Автобус со скрипом закрывает дверь, и я зачем-то оборачиваюсь назад. Бабуля сидит на моей месте, окно абсолютно прозрачно вокруг ее лица, а дальше идет плотным морозным узором. Мы снова встречаемся глазами, и она мне улыбается по-доброму, словно мы с ней давние друзья. А я, совершенно неожиданно для себя, улыбаюсь ей. Не той, привычной лыбой, одним уголком рта, как улыбаюсь сейчас всем знакомым и семье, а широко и радостно, как когда-то давно, в детстве, когда моя бабушка протягивала мне конфету петушок на палочке, сделанную дедом из жженого сахара, зная, что я эти конфеты люблю больше всех других.
На долю секунды лицо сидящей в автобусе старушки размывается и мне кажется, я вижу другой лик за этим. Молодой и красивый, благостный. Такие лики у святых на старых иконах. Она поднимает руку, в цветной варежке и машет мне на прощание.
Автобус дергается, скользя по заледенелой дороге, и уезжает, окатив меня, улыбающегося от уха до уха подтаявшим снегом и облаком вонючего дыма из выхлопной трубы.
Но, как ни странно, это совершенно не портит мне настроение. До офиса идти десять минут, успею поговорить. Набираю номер, слышу в трубке долгие гудки. Ну же, возьми трубку.
– Алло, Юля! Это я. Можешь ничего не говорить. Я все скажу. Прости меня. За вчера. И за последние два года. Я сегодня как-то вдруг понял для себя одну очень интересную вещь. Но об этом потом. А сейчас я хочу у тебя спросить. Тебе может показаться это странным. Но, поверь, я совершенно серьезен. Это не шутка и не розыгрыш. Я понимаю, возможно, тебе покажется это неожиданным, но… Как ты смотришь на то, чтобы завтра…, нет, завтра же 7 января, выходной. Как ты смотришь на то, чтобы послезавтра пойти в ЗАГС и подать заявление? Я понимаю, что зима, снег, ты, наверное, хотела бы летом или осенью… Что? Да, я могу помолчать. Что? Серьезно? Ты всегда мечтала выйти замуж в день Святого Валентина? Прикольно. На эту дату и назначим. Что? Юлька! Юля! Юлечка! Любимая, не пиши, не визжи. Просто скажи мне то, что я хочу услышать. Да, Юлечка? Что? Да?!!! Да!!!

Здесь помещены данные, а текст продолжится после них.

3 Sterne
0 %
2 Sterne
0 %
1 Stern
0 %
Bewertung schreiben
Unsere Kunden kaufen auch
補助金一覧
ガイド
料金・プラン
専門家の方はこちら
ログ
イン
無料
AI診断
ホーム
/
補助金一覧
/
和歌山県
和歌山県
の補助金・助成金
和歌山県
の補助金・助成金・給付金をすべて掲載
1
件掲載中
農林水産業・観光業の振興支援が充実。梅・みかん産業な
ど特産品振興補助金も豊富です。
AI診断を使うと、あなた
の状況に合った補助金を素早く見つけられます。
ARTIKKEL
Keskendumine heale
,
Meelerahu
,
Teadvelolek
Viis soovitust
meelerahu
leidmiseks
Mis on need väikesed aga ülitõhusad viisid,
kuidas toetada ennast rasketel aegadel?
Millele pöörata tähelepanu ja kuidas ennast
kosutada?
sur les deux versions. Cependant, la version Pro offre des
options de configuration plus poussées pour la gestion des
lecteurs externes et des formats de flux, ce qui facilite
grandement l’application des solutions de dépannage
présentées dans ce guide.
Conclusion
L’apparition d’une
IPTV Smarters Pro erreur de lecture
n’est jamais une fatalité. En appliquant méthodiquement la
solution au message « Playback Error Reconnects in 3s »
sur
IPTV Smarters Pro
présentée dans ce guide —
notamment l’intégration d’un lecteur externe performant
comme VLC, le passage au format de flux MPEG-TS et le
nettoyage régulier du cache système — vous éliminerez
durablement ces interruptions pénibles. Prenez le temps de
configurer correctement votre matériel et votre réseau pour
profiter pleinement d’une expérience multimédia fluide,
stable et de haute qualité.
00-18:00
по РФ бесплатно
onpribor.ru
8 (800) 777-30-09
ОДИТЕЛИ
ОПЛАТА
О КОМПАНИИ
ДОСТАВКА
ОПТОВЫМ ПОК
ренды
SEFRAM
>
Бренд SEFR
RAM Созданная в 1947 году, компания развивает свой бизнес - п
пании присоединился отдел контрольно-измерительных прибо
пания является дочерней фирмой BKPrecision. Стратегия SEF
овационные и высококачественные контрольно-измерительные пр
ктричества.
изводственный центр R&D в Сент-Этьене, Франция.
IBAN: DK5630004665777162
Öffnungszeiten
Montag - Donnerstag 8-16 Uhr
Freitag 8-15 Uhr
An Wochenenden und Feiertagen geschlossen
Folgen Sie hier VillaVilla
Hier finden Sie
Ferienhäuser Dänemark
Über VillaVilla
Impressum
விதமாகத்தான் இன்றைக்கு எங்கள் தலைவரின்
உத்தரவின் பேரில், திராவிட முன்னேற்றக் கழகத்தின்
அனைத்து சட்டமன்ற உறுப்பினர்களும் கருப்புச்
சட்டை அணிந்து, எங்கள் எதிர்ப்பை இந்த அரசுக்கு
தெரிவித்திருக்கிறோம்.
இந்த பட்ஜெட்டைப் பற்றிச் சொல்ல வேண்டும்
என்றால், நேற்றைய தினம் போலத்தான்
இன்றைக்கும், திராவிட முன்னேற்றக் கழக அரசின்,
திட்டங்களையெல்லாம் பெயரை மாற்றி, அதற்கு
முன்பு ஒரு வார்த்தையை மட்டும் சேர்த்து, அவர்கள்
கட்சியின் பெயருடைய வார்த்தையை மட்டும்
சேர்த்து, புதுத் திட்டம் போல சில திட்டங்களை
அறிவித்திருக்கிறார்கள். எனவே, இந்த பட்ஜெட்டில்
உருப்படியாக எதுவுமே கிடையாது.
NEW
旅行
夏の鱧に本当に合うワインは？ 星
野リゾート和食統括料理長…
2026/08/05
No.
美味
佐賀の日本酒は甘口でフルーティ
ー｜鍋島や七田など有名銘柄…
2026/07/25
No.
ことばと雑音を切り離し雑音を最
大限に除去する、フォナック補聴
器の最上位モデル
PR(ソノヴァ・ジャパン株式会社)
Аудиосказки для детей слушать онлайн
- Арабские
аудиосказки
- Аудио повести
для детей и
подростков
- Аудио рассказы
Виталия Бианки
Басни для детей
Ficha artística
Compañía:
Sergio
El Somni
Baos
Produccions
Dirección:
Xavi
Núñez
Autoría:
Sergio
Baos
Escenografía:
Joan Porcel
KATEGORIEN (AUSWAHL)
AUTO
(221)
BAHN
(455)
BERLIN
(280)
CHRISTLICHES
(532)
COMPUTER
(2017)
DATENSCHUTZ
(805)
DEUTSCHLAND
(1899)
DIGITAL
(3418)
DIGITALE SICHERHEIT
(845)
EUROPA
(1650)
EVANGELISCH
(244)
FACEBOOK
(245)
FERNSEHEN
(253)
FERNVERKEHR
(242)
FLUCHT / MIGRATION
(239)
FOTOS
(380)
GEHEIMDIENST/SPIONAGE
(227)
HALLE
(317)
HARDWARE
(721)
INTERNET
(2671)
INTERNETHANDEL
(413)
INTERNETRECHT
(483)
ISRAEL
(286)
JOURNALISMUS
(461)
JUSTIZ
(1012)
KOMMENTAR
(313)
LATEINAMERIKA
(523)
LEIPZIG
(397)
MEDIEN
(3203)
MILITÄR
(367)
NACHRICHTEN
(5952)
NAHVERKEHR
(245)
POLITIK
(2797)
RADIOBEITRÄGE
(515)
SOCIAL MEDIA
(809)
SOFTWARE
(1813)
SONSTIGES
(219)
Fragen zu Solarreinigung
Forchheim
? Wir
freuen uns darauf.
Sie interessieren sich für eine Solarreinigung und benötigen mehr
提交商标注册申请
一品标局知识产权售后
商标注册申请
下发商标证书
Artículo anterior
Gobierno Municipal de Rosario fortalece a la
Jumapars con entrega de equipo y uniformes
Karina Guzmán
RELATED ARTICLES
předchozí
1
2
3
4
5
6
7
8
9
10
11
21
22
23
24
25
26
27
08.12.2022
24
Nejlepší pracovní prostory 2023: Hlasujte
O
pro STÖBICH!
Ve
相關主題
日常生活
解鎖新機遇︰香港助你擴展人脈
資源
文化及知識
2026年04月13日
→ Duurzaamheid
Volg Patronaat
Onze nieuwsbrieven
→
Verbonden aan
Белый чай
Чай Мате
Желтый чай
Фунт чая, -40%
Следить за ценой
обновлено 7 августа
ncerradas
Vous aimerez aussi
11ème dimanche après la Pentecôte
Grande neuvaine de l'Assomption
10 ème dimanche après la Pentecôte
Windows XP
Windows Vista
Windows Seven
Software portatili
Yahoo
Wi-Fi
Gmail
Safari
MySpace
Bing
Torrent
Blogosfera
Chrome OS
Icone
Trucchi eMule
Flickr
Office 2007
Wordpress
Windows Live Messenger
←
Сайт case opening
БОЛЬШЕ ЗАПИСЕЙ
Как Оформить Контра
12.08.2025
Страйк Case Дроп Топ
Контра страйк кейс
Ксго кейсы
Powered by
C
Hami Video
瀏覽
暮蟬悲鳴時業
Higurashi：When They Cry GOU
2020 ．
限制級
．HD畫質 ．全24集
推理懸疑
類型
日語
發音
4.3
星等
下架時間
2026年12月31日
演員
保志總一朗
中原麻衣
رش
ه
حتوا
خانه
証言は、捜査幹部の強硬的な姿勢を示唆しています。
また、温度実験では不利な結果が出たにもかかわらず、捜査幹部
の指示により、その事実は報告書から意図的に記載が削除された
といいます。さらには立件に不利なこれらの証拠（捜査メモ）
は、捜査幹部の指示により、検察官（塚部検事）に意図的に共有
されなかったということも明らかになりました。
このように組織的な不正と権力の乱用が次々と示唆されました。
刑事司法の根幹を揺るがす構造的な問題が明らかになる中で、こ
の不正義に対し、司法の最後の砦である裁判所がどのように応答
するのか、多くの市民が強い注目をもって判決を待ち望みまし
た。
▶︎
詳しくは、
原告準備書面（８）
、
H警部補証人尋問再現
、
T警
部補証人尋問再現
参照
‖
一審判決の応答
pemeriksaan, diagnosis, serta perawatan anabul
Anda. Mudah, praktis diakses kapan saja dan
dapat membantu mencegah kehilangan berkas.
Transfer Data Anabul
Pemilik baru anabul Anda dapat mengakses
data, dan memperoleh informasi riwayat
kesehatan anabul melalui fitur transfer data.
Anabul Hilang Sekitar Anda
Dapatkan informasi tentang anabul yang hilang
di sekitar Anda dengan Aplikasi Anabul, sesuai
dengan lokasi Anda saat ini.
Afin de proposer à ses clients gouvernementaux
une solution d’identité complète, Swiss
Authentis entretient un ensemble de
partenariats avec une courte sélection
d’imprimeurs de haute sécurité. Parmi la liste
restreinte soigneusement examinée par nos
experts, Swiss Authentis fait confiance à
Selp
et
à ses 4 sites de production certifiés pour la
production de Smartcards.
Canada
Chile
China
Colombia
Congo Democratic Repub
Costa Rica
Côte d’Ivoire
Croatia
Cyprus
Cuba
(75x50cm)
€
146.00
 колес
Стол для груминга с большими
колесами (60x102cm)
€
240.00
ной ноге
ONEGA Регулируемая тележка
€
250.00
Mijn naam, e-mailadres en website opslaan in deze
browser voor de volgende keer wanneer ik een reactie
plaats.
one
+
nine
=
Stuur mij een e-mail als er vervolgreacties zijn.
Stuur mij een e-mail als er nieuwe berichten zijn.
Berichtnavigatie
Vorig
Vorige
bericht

Парень счастливо смеется, и что-то говорит, подставив радостное лицо небу, а сверху мягко и пушисто сыплет снег, покрывая белым пухом и его смеющееся лицо, и остановку с людьми, и малыша, едущего на санках, и всю землю вокруг. Давая возможность завтра утром проснуться, глянуть в окно на улицу, покрытую ровным слоем белого снега, и начать все сначала, как с чистого листа.